Cuando llegué al final del tramo, la humeante y flamígera senda continuaba a la derecha hasta el dormitorio principal que se abría majestuoso hacia un patio interior ajardinado. La cama king size, siempre vestida de algodón egipcio, se hallaba ahora bañada de pétalos de rosas en diversas tonalidades de rojo. Su exquisito aroma concluía en un estertor devorado por el palo santo de marras. En el centro del lecho, en un perfecto círculo dibujado entre los pétalos, yacía una pequeña caja de terciopelo plateado. Me quedé de piedra. Mi instinto me llevó a apretar el bolso contra la cadera con firmeza esperando las consiguientes palabras que saldrían de su boca, tan esperadas desde hace casi dos años. Ferdinand cruzó flotando por mi lado y se abalanzó hacia la caja disfrutando del momento. Acto seguido se arrodilló ante mí. Mi corazón se encabritó e hizo un intento de huida cual pegaso.

—Anne, desde que el día en que te conocí, nada más me ha importado en la vida…

¡Dios mío! ahí de pie, tensa como las cuerdas de un piano, me estaba tragando un soberano cliché pintarrajeado de palabrería cursi y temática harto aburrida. Comenzó a transformarse en un débil murmullo, pues mi mente divagaba con otros menesteres y mis oídos solo rememoraban la música de The Flirts.

—Te amo, mi querida Anne. Después de tanto tiempo ha llegado la hora de decirte esto sin demora. ¿Quieres casarte conmigo?

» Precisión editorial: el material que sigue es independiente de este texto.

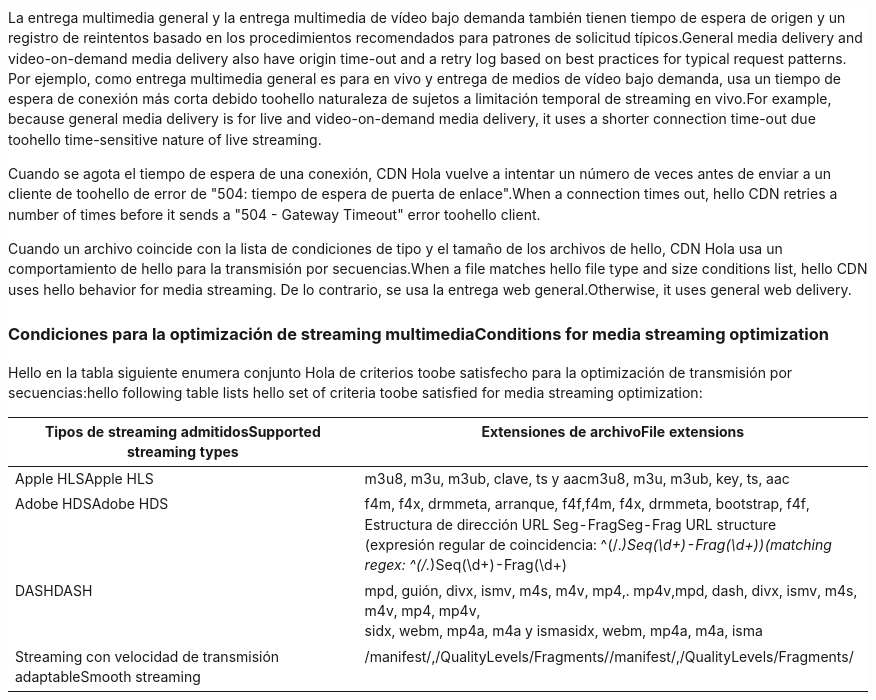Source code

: <span data-ttu-id="7822d-163">La entrega multimedia general y la entrega multimedia de vídeo bajo demanda también tienen tiempo de espera de origen y un registro de reintentos basado en los procedimientos recomendados para patrones de solicitud típicos.</span><span class="sxs-lookup"><span data-stu-id="7822d-163">General media delivery and video-on-demand media delivery also have origin time-out and a retry log based on best practices for typical request patterns.</span></span> <span data-ttu-id="7822d-164">Por ejemplo, como entrega multimedia general es para en vivo y entrega de medios de vídeo bajo demanda, usa un tiempo de espera de conexión más corta debido toohello naturaleza de sujetos a limitación temporal de streaming en vivo.</span><span class="sxs-lookup"><span data-stu-id="7822d-164">For example, because general media delivery is for live and video-on-demand media delivery, it uses a shorter connection time-out due toohello time-sensitive nature of live streaming.</span></span>

<span data-ttu-id="7822d-165">Cuando se agota el tiempo de espera de una conexión, CDN Hola vuelve a intentar un número de veces antes de enviar a un cliente de toohello de error de "504: tiempo de espera de puerta de enlace".</span><span class="sxs-lookup"><span data-stu-id="7822d-165">When a connection times out, hello CDN retries a number of times before it sends a "504 - Gateway Timeout" error toohello client.</span></span> 

<span data-ttu-id="7822d-166">Cuando un archivo coincide con la lista de condiciones de tipo y el tamaño de los archivos de hello, CDN Hola usa un comportamiento de hello para la transmisión por secuencias.</span><span class="sxs-lookup"><span data-stu-id="7822d-166">When a file matches hello file type and size conditions list, hello CDN uses hello behavior for media streaming.</span></span> <span data-ttu-id="7822d-167">De lo contrario, se usa la entrega web general.</span><span class="sxs-lookup"><span data-stu-id="7822d-167">Otherwise, it uses general web delivery.</span></span>
   
### <a name="conditions-for-media-streaming-optimization"></a><span data-ttu-id="7822d-168">Condiciones para la optimización de streaming multimedia</span><span class="sxs-lookup"><span data-stu-id="7822d-168">Conditions for media streaming optimization</span></span> 

<span data-ttu-id="7822d-169">Hello en la tabla siguiente enumera conjunto Hola de criterios toobe satisfecho para la optimización de transmisión por secuencias:</span><span class="sxs-lookup"><span data-stu-id="7822d-169">hello following table lists hello set of criteria toobe satisfied for media streaming optimization:</span></span> 
 
<span data-ttu-id="7822d-170">Tipos de streaming admitidos</span><span class="sxs-lookup"><span data-stu-id="7822d-170">Supported streaming types</span></span> | <span data-ttu-id="7822d-171">Extensiones de archivo</span><span class="sxs-lookup"><span data-stu-id="7822d-171">File extensions</span></span>  
--- | ---  
<span data-ttu-id="7822d-172">Apple HLS</span><span class="sxs-lookup"><span data-stu-id="7822d-172">Apple HLS</span></span> | <span data-ttu-id="7822d-173">m3u8, m3u, m3ub, clave, ts y aac</span><span class="sxs-lookup"><span data-stu-id="7822d-173">m3u8, m3u, m3ub, key, ts, aac</span></span>
<span data-ttu-id="7822d-174">Adobe HDS</span><span class="sxs-lookup"><span data-stu-id="7822d-174">Adobe HDS</span></span> | <span data-ttu-id="7822d-175">f4m, f4x, drmmeta, arranque, f4f,</span><span class="sxs-lookup"><span data-stu-id="7822d-175">f4m, f4x, drmmeta, bootstrap, f4f,</span></span><br><span data-ttu-id="7822d-176">Estructura de dirección URL Seg-Frag</span><span class="sxs-lookup"><span data-stu-id="7822d-176">Seg-Frag URL structure</span></span> <br> <span data-ttu-id="7822d-177">(expresión regular de coincidencia: ^(/.*)Seq(\d+)-Frag(\d+))</span><span class="sxs-lookup"><span data-stu-id="7822d-177">(matching regex: ^(/.*)Seq(\d+)-Frag(\d+)</span></span>
<span data-ttu-id="7822d-178">DASH</span><span class="sxs-lookup"><span data-stu-id="7822d-178">DASH</span></span> | <span data-ttu-id="7822d-179">mpd, guión, divx, ismv, m4s, m4v, mp4,. mp4v,</span><span class="sxs-lookup"><span data-stu-id="7822d-179">mpd, dash, divx, ismv, m4s, m4v, mp4, mp4v,</span></span> <br> <span data-ttu-id="7822d-180">sidx, webm, mp4a, m4a y isma</span><span class="sxs-lookup"><span data-stu-id="7822d-180">sidx, webm, mp4a, m4a, isma</span></span>
<span data-ttu-id="7822d-181">Streaming con velocidad de transmisión adaptable</span><span class="sxs-lookup"><span data-stu-id="7822d-181">Smooth streaming</span></span> | <span data-ttu-id="7822d-182">/manifest/,/QualityLevels/Fragments/</span><span class="sxs-lookup"><span data-stu-id="7822d-182">/manifest/,/QualityLevels/Fragments/</span></span>
  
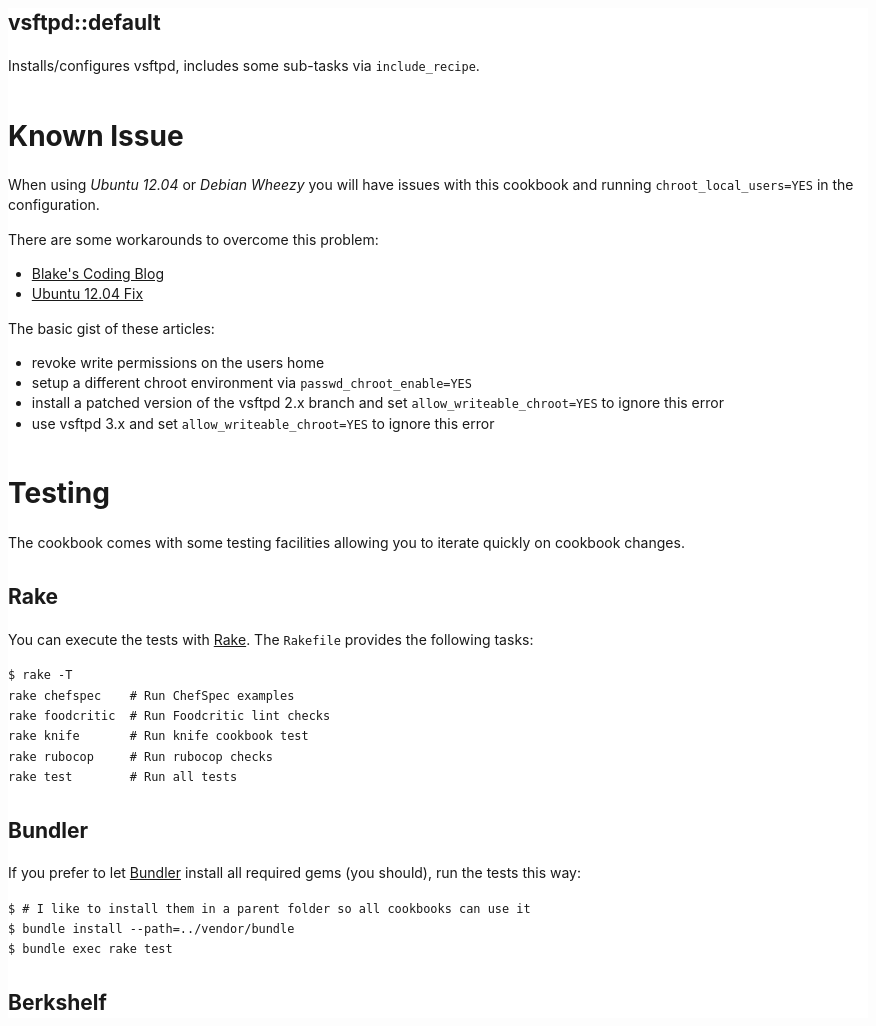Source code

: ## vsftpd::default

Installs/configures vsftpd, includes some sub-tasks via `include_recipe`.

Known Issue
===========

When using *Ubuntu 12.04* or *Debian Wheezy* you will have issues with
this cookbook and running `chroot_local_users=YES` in the configuration.

There are some workarounds to overcome this problem:

* [Blake's Coding Blog](http://blakecode.blogspot.de/2012/08/vsftpd-refusing-to-run-with-writable.html)
* [Ubuntu 12.04 Fix](http://blog.thefrontiergroup.com.au/2012/10/making-vsftpd-with-chrooted-users-work-again/)

The basic gist of these articles:

* revoke write permissions on the users home
* setup a different chroot environment via `passwd_chroot_enable=YES`
* install a patched version of the vsftpd 2.x branch and set
  `allow_writeable_chroot=YES` to ignore this error
* use vsftpd 3.x and set `allow_writeable_chroot=YES` to ignore this error


Testing
=======

The cookbook comes with some testing facilities allowing you to iterate quickly
on cookbook changes.

## Rake

You can execute the tests with [Rake](http://rake.rubyforge.org). The `Rakefile`
provides the following tasks:

    $ rake -T
    rake chefspec    # Run ChefSpec examples
    rake foodcritic  # Run Foodcritic lint checks
    rake knife       # Run knife cookbook test
    rake rubocop     # Run rubocop checks
    rake test        # Run all tests

## Bundler

If you prefer to let [Bundler](http://gembundler.com) install all required gems
(you should), run the tests this way:

    $ # I like to install them in a parent folder so all cookbooks can use it
    $ bundle install --path=../vendor/bundle
    $ bundle exec rake test

## Berkshelf
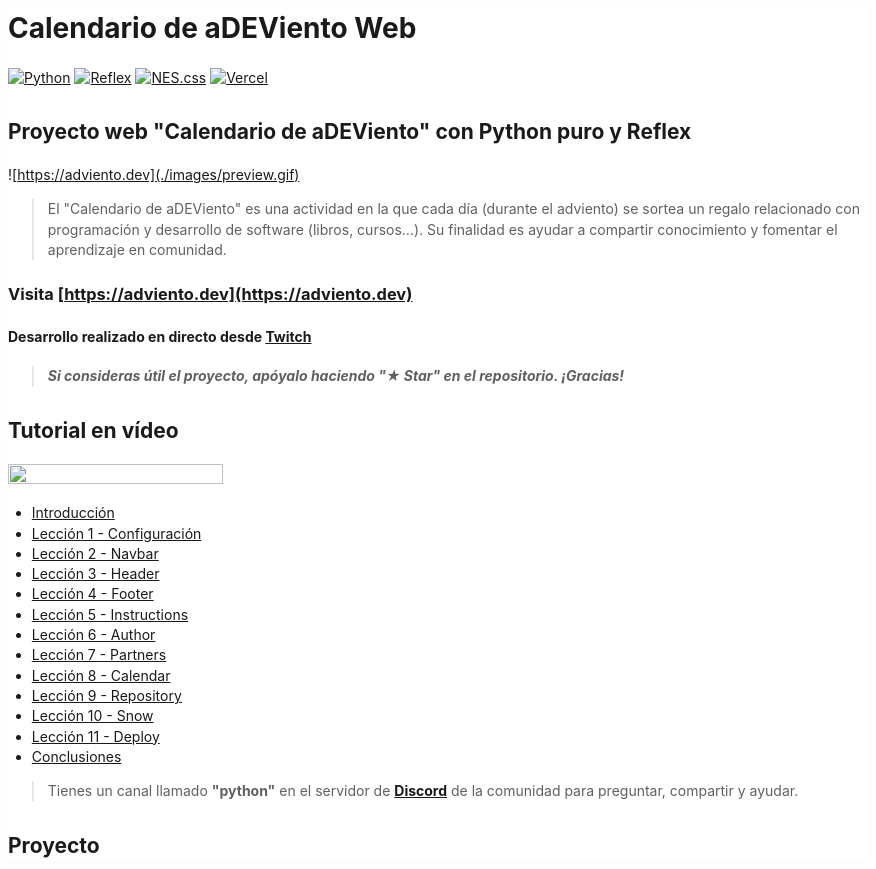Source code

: # Calendario de aDEViento Web

[![Python](https://img.shields.io/badge/Python-3.11+-yellow?style=for-the-badge&logo=python&logoColor=white&labelColor=101010)](https://python.org)
[![Reflex](https://img.shields.io/badge/Reflex-0.3.4+-5646ED?style=for-the-badge&logo=python&logoColor=white&labelColor=101010)](https://reflex.dev)
[![NES.css](https://img.shields.io/badge/NES.css-2.3.0-007bff?style=for-the-badge&logo=css3&logoColor=white&labelColor=101010)](https://nostalgic-css.github.io/NES.css)
[![Vercel](https://img.shields.io/badge/Vercel-static-gray?style=for-the-badge&logo=vercel&logoColor=white&labelColor=101010)](https://vercel.com)

## Proyecto web "Calendario de aDEViento" con Python puro y Reflex

![https://adviento.dev](./images/preview.gif)

> El "Calendario de aDEViento" es una actividad en la que cada día (durante el adviento) se sortea un regalo relacionado con programación y desarrollo de software (libros, cursos…). Su finalidad es ayudar a compartir conocimiento y fomentar el aprendizaje en comunidad.

### Visita [https://adviento.dev](https://adviento.dev)

#### Desarrollo realizado en directo desde [Twitch](https://twitch.tv/mouredev)
> ##### Si consideras útil el proyecto, apóyalo haciendo "★ Star" en el repositorio. ¡Gracias!

## Tutorial en vídeo

<a href="https://youtu.be/h8Tn0ITRoQs"><img src="http://i3.ytimg.com/vi/h8Tn0ITRoQs/maxresdefault.jpg" style="height: 50%; width:50%;"/></a>

- [Introducción](https://youtu.be/h8Tn0ITRoQs)
- [Lección 1 - Configuración](https://youtu.be/h8Tn0ITRoQs?t=115)
- [Lección 2 - Navbar](https://youtu.be/h8Tn0ITRoQs?t=1547)
- [Lección 3 - Header](https://youtu.be/h8Tn0ITRoQs?t=2665)
- [Lección 4 - Footer](https://youtu.be/h8Tn0ITRoQs?t=4499)
- [Lección 5 - Instructions](https://youtu.be/h8Tn0ITRoQs?t=5207)
- [Lección 6 - Author](https://youtu.be/h8Tn0ITRoQs?t=5985)
- [Lección 7 - Partners](https://youtu.be/h8Tn0ITRoQs?t=7394)
- [Lección 8 - Calendar](https://youtu.be/h8Tn0ITRoQs?t=7821)
- [Lección 9 - Repository](https://youtu.be/h8Tn0ITRoQs?t=9077)
- [Lección 10 - Snow](https://youtu.be/h8Tn0ITRoQs?t=9679)
- [Lección 11 - Deploy](https://youtu.be/h8Tn0ITRoQs?t=9849)
- [Conclusiones](https://youtu.be/h8Tn0ITRoQs?t=11505)

> Tienes un canal llamado **"python"** en el servidor de **[Discord](https://mouredev.com/discord)** de la comunidad para preguntar, compartir y ayudar.

## Proyecto
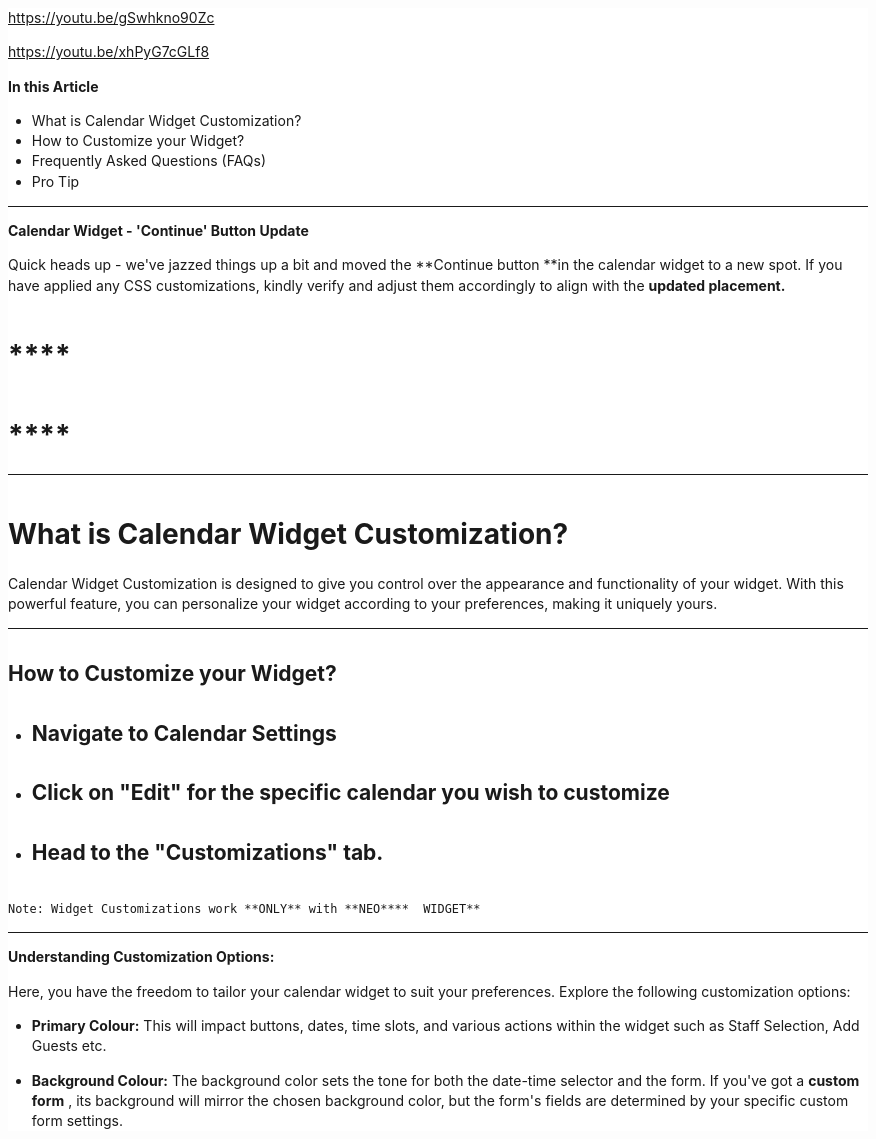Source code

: <https://youtu.be/gSwhkno90Zc>

<https://youtu.be/xhPyG7cGLf8>

**In this Article**

  * What is Calendar Widget Customization?
  * How to Customize your Widget?
  * Frequently Asked Questions (FAQs)
  * Pro Tip

* * *

**Calendar Widget - 'Continue' Button Update**  
  
Quick heads up - we've jazzed things up a bit and moved the **Continue button  **in the calendar widget to a new spot. If you have applied any CSS customizations, kindly verify and adjust them accordingly to align with the **updated placement.**

# ****

# ****

* * *

# What is Calendar Widget Customization?

Calendar Widget Customization is designed to give you control over the appearance and functionality of your widget. With this powerful feature, you can personalize your widget according to your preferences, making it uniquely yours. 

* * *

## How to Customize your Widget?

  * ## Navigate to Calendar Settings

  * ## Click on "Edit" for the specific calendar you wish to customize

  * ## Head to the "Customizations" tab.  

## 

    Note: Widget Customizations work **ONLY** with **NEO****  WIDGET**

* * *

**Understanding Customization Options:**

Here, you have the freedom to tailor your calendar widget to suit your preferences. Explore the following customization options:

  * **Primary Colour:** This will impact buttons, dates, time slots, and various actions within the widget such as Staff Selection, Add Guests etc.

  * **Background Colour:** The background color sets the tone for both the date-time selector and the form. If you've got a **custom form** , its background will mirror the chosen background color, but the  form's fields are determined by your specific custom form settings. 
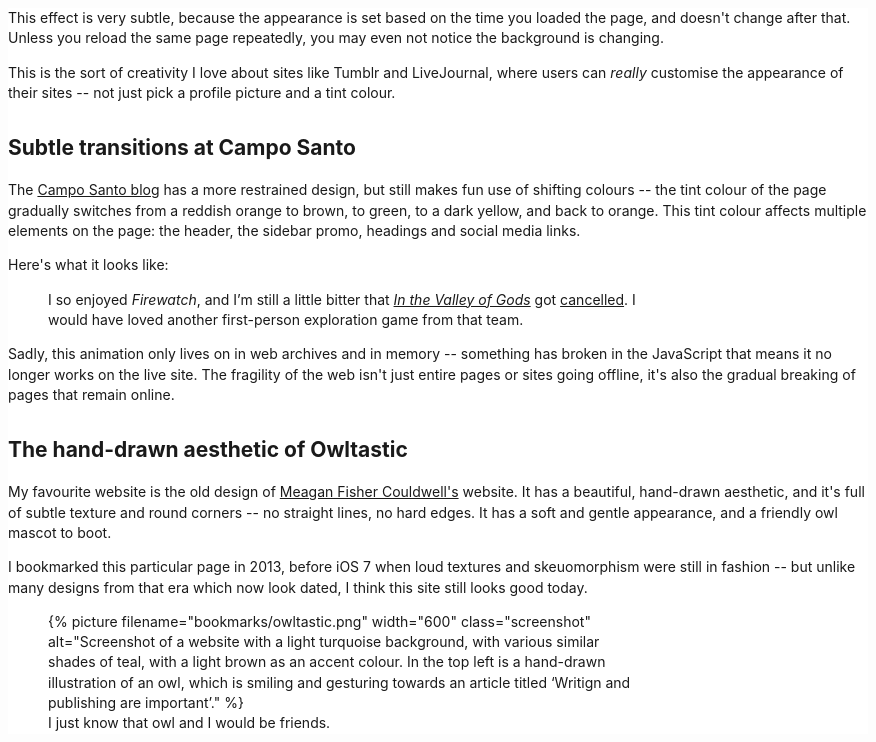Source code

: <video controls loop poster="/images/2025/bookmarks/circadium_loop.png" src="/images/2025/bookmarks/circadium_loop.mp4" class="screenshot" style="width: 600px;"></video>

This effect is very subtle, because the appearance is set based on the time you loaded the page, and doesn't change after that.
Unless you reload the same page repeatedly, you may even not notice the background is changing.

This is the sort of creativity I love about sites like Tumblr and LiveJournal, where users can *really* customise the appearance of their sites -- not just pick a profile picture and a tint colour.

[vonnegut]: https://three--rings.tumblr.com/post/625948601747636224/when-i-was-15-i-spent-a-month-working-on-an
[circadium]: https://linthm.tumblr.com/post/626279447390257152/theme-28-circadium-20-yes-sweet-baby-jesus
[circadium_demo]: https://circadium-theme.tumblr.com/page/3



<h2 id="campsanto">Subtle transitions at Campo Santo</h2>

The [Campo Santo blog][Campo Santo] has a more restrained design, but still makes fun use of shifting colours -- the tint colour of the page gradually switches from a reddish orange to brown, to green, to a dark yellow, and back to orange.
This tint colour affects multiple elements on the page: the header, the sidebar promo, headings and social media links.

Here's what it looks like:

<figure style="width: 600px;">
  <video controls loop poster="/images/2025/bookmarks/campo_santo_loop.png" src="/images/2025/bookmarks/campo_santo_loop.mp4" class="screenshot"></video>
  <figcaption>
    I so enjoyed <em>Firewatch</em>, and I’m still a little bitter that <a href="https://www.youtube.com/watch?v=UFOXIGzdMv8"><em>In the Valley of Gods</em></a> got <a href="https://www.polygon.com/2019/12/3/20994257/valve-in-the-valley-of-gods-campo-santo-half-life-alyx">cancelled</a>.
    I would have loved another first-person exploration game from that team.
  </figcaption>
</figure>

Sadly, this animation only lives on in web archives and in memory -- something has broken in the JavaScript that means it no longer works on the live site.
The fragility of the web isn't just entire pages or sites going offline, it's also the gradual breaking of pages that remain online.

[Campo Santo]: http://blog.camposanto.com/post/162685206999/love-at-first-site-a-few-months-ago-we-got-a




<h2 id="owltastic">The hand-drawn aesthetic of Owltastic</h2>

My favourite website is the old design of [Meagan Fisher Couldwell's](https://owltastic.com) website.
It has a beautiful, hand-drawn aesthetic, and it's full of subtle texture and round corners -- no straight lines, no hard edges.
It has a soft and gentle appearance, and a friendly owl mascot to boot.

I bookmarked this particular page in 2013, before iOS 7 when loud textures and skeuomorphism were still in fashion -- but unlike many designs from that era which now look dated, I think this site still looks good today.

<figure style="width: 600px;">
  {%
    picture
    filename="bookmarks/owltastic.png"
    width="600"
    class="screenshot"
    alt="Screenshot of a website with a light turquoise background, with various similar shades of teal, with a light brown as an accent colour. In the top left is a hand-drawn illustration of an owl, which is smiling and gesturing towards an article titled ‘Writign and publishing are important’."
  %}
  <figcaption>
    I just know that owl and I would be friends.
  </figcaption>
</figure>


[kottke.org]: https://kottke.org/
[redesign]: https://kottke.org/24/03/kottkeorg-redesigns-with-2024-vibes#:~:text=Billions%20and%20Billions.
[Panic]: https://panic.com
[logo]: https://commons.wikimedia.org/wiki/File:Panic_Inc_Logo.svg
[panic_sign]: https://panic.com/blog/the-panic-sign/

En ese preciso instante me volvió la razón y lo miré justo al tiempo de abrir la cajita. Un cegador relámpago nubló mis ojos. La celestial aparición de un anillo de platino coronado por un fulgurante diamante de varios quilates me había dejado boquiabierta y ojiplática. Percatándose de mi reacción, sus ojos desplegaron confianza y se llenaron de esperanza ante la supuesta y esperada respuesta. Se apresuró a insertarlo con suma suavidad en mi mano izquierda mientras mi mano derecha se introducía nerviosa en el interior del bolso para volver a bucear en sus fondos buscando experimentar el contacto del frío metal.

Cuando al final encontré lo que buscaba lo saqué, lo levanté y le descerrajé un tiro entre ceja y ceja. Cayó hacia un lado. Parte de sus sesos mancharon el suave algodón egipcio, ya no tan blanco. La sangre fluía por la herida frontal y posterior impregnando el iroko marrón y dorado de un tibio color bermellón. Si el perfecto pulido aguantó la cera caliente de la vela también aguantaría el ataque de la sangre.

Me despojé del anillo y lo tiré encima del hermoso y escultórico finado. Recogí el casquillo y me dirigí hacia la mesita de noche. Sentada al borde de la cama saqué mi agenda para abrirla por “Las tareas del día”. Inicié el repaso de los últimos puntos sin más demora:

Punto 17.- Practicar el sexo en grupo. “Hecho”

Punto 18.- Emborracharme y drogarme hasta las trancas. “Hecho”

Punto 19.- Encontrar un príncipe azul. “Hecho”

Punto 20.- Asesinarlo cuando me pidiera en matrimonio… “Hecho”

Lancé el suspiro más profundo de alivio que pude exhalar para, a continuación, coger aire y reír hasta que me saltaron las lágrimas. Y es que aún quedaban muchas páginas en blanco por rellenar en mi lista.